→ Exercise aim
Show every line of the records that contains the string "Vozík". Case counts.

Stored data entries
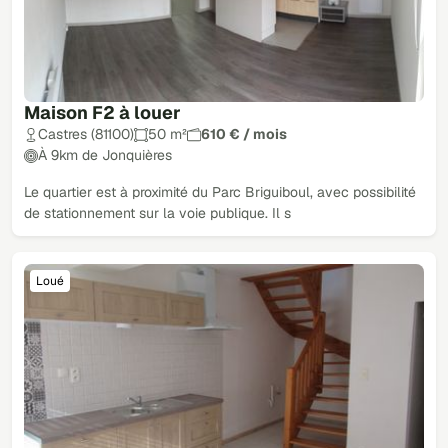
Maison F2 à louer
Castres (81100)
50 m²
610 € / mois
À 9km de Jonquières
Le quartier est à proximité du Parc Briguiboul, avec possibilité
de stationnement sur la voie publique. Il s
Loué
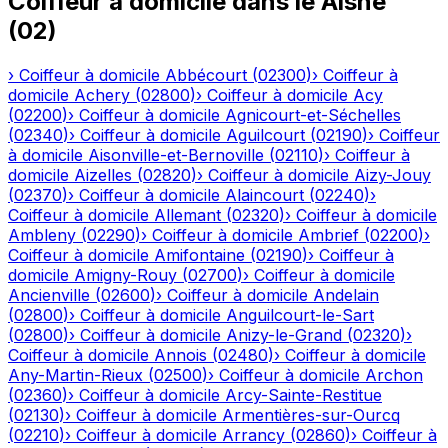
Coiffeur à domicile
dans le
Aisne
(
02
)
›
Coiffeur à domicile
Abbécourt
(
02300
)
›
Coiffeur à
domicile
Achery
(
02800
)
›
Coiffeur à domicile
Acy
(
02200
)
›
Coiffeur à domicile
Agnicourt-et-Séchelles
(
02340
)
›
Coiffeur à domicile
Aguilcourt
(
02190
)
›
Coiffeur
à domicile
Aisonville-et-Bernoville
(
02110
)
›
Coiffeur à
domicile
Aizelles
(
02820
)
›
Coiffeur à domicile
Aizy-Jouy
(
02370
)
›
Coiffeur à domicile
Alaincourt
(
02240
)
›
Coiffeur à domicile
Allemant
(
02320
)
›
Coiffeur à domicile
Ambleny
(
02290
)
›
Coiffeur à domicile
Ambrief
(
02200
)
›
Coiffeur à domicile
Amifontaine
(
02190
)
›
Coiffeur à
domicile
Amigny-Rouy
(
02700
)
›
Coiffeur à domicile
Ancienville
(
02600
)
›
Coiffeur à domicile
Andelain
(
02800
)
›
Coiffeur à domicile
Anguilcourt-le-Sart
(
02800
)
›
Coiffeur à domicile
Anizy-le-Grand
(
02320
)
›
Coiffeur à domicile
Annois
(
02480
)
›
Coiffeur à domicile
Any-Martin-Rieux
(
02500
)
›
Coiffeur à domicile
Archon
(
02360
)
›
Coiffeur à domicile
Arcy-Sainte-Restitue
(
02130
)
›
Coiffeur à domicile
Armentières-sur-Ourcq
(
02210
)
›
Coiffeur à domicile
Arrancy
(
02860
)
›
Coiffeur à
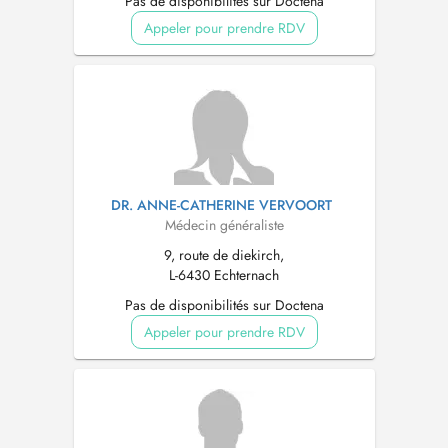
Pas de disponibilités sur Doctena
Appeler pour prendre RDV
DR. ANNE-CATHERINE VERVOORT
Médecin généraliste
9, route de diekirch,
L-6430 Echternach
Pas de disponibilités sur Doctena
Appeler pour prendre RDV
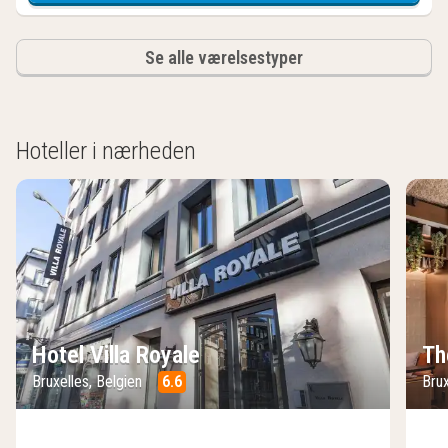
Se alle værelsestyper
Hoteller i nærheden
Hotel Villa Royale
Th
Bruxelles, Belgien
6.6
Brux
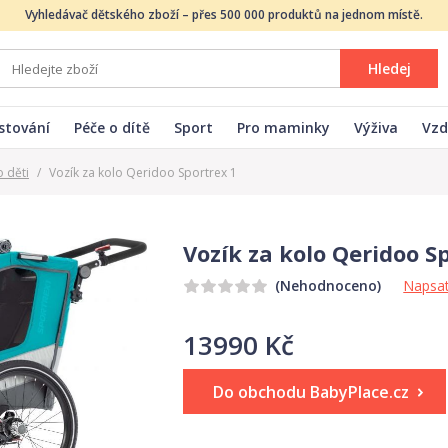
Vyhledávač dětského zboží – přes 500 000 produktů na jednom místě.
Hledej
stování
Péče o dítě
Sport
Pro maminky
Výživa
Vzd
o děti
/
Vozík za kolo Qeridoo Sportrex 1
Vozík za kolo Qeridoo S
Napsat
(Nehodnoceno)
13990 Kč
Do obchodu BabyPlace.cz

→ Task answer
Vozík za kolo Qeridoo Sportrex 1
Vozík za kolo Qeridoo S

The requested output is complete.